Wie lange dauert die Heilung einer akuten Kreuzbandverletzung?

“Grundsätzlich ist es so, dass ein vorderes Kreuzband von alleine nur in Ausnahmefällen heilen kann. Deshalb ist in der Regel auch keine Naht des Kreuzbandes möglich, sondern nur der Ersatz mithilfe einer körpereigenen Sehne. Solche Operationen werden heutzutage sehr häufig durchgeführt, sie werden als Routineoperation bezeichnet. Trotzdem oder gerade deshalb muss eine penible Nachbehandlung eingehalten werden. Das heißt:

  • Direkt nach der Operation muss der Patient für 2 Wochen an Unterarmgehstützen laufen und darf das Bein nur bis 20 kg teilbelasten. 
  • Bei Begleitverletzungen, z.B. des Meniskus oder des Knorpels können es sogar bis zu 6 Wochen werden, in denen nur eine Teilbelastung möglich ist.
  • In dieser Zeit wird auch das tägliche Tragen einer Orthese verordnet. Das Üben mittels Physiotherapie beginnt bereits in den ersten 6 Wochen nach der OP. 
  • Anschließend können Schiene und Unterarmgehstützen weggelegt werden und der Kraftaufbau beginnt für weitere 6 Wochen. 
  • Nach insgesamt 3 Monaten können Non-Contact-Sportarten wie Laufen, Schwimmen und Radfahren wieder begonnen werden, Kontaktsportarten nach ca. 9 Monaten. 

Bei einer nicht operativen Therapie ist die Behandlung innerhalb der ersten 6 Wochen nach dem Kreuzband-Trauma, der oben genannten Abfolge sehr ähnlich. Bei stabilen Kniegelenk-Verhältnissen kann eventuell eine frühere Rückkehr zum Sport möglich sein. 

Eine konsequente und präzise Nachbehandlung sind immens wichtig, damit die Heilung möglichst nachhaltig ist und die Freude am Ausüben des Sports wieder “grenzenlos” sein kann. Sie sollten deshalb von Anfang an einen erfahrenen Sportorthopäden konsultieren.”


Herr Dr. Pogorzelski, warum haben Sie sich als Mediziner gerade für die Sportorthopädie entschieden?
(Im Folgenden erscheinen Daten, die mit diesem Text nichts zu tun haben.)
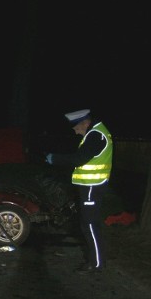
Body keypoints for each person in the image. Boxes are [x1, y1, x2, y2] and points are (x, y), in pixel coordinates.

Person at [45, 109, 113, 273]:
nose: (75, 131)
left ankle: (97, 263)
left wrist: (54, 158)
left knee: (90, 225)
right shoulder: (95, 133)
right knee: (88, 224)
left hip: (92, 187)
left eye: (75, 127)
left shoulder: (96, 135)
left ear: (85, 122)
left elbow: (79, 159)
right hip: (91, 186)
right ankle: (96, 261)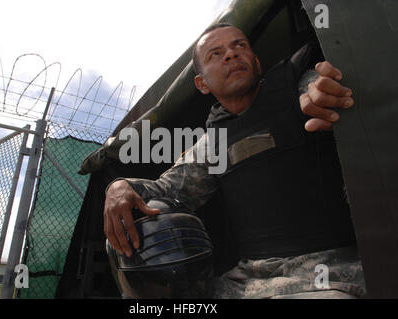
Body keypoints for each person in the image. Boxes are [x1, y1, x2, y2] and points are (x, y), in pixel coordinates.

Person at [103, 23, 366, 298]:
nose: (230, 54)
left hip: (328, 275)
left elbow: (327, 89)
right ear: (202, 84)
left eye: (239, 46)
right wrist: (118, 187)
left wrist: (333, 96)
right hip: (246, 282)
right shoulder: (213, 142)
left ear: (257, 63)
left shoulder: (300, 87)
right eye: (215, 54)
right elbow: (169, 192)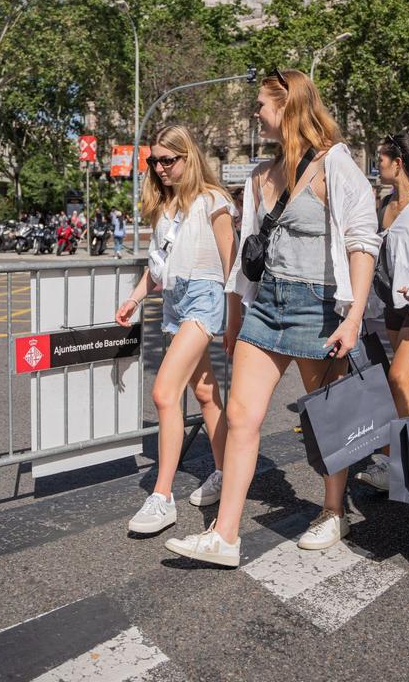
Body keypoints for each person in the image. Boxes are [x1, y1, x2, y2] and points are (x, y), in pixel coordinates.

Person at [164, 69, 379, 567]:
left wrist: (352, 318)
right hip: (266, 306)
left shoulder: (335, 165)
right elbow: (245, 257)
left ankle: (332, 509)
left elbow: (362, 242)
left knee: (327, 416)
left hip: (319, 304)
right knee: (241, 416)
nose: (254, 113)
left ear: (289, 107)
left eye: (261, 104)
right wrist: (235, 315)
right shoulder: (259, 175)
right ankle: (226, 535)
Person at [115, 125, 236, 536]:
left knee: (164, 392)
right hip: (173, 301)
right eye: (154, 161)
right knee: (204, 391)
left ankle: (162, 496)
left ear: (189, 157)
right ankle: (224, 471)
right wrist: (133, 299)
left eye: (169, 160)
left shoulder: (213, 201)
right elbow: (157, 269)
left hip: (204, 298)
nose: (160, 168)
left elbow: (230, 263)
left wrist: (234, 318)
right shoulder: (164, 205)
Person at [355, 134, 409, 490]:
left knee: (397, 378)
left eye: (381, 158)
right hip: (389, 304)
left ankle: (401, 462)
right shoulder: (388, 202)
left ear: (399, 162)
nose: (378, 165)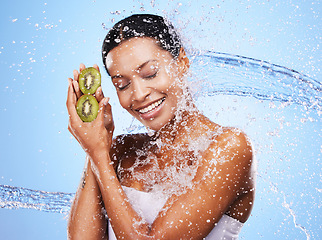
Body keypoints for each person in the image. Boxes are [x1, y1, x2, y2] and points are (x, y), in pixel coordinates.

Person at [66, 14, 255, 240]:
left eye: (150, 73)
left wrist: (98, 155)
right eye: (122, 84)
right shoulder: (122, 150)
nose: (138, 94)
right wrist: (96, 148)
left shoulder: (229, 147)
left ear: (182, 62)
“Als begeisterter Freizeitsportler habe ich häufig mit Verletzungen im Sport zu tun gehabt - bei mir selbst und natürlich auch in meinem Umfeld. Verletzten Sportlern helfen zu können ist für mich auch deshalb eine große Erfüllung. So war mir schnell klar, dass ich dieses Feld der Medizin vertiefen möchte. Seit 2015 war ich dann in der Abteilung für Sportorthopädie der TU München tätig und habe mich dort auf Sportverletzungen spezialisiert. 

In den Orthopädie- und Chirurgie-Praxen in Erlangen und Ebermannstadt bin ich seit Juli 2022 für die Abteilung Sportorthopädie zuständig. Auch dort ist die Bandbreite an Herausforderungen groß, und jede Sportverletzung ist häufig genauso individuell wie der dazugehörige Patient. Auch deshalb freue ich mich jeden Tag darauf, Freizeit- und Profisportler zu betreuen, gezielt zu behandeln und nachhaltig zu unterstützen.”

Herzlichen Dank für das Interview Herr Dr. Pogorzelski.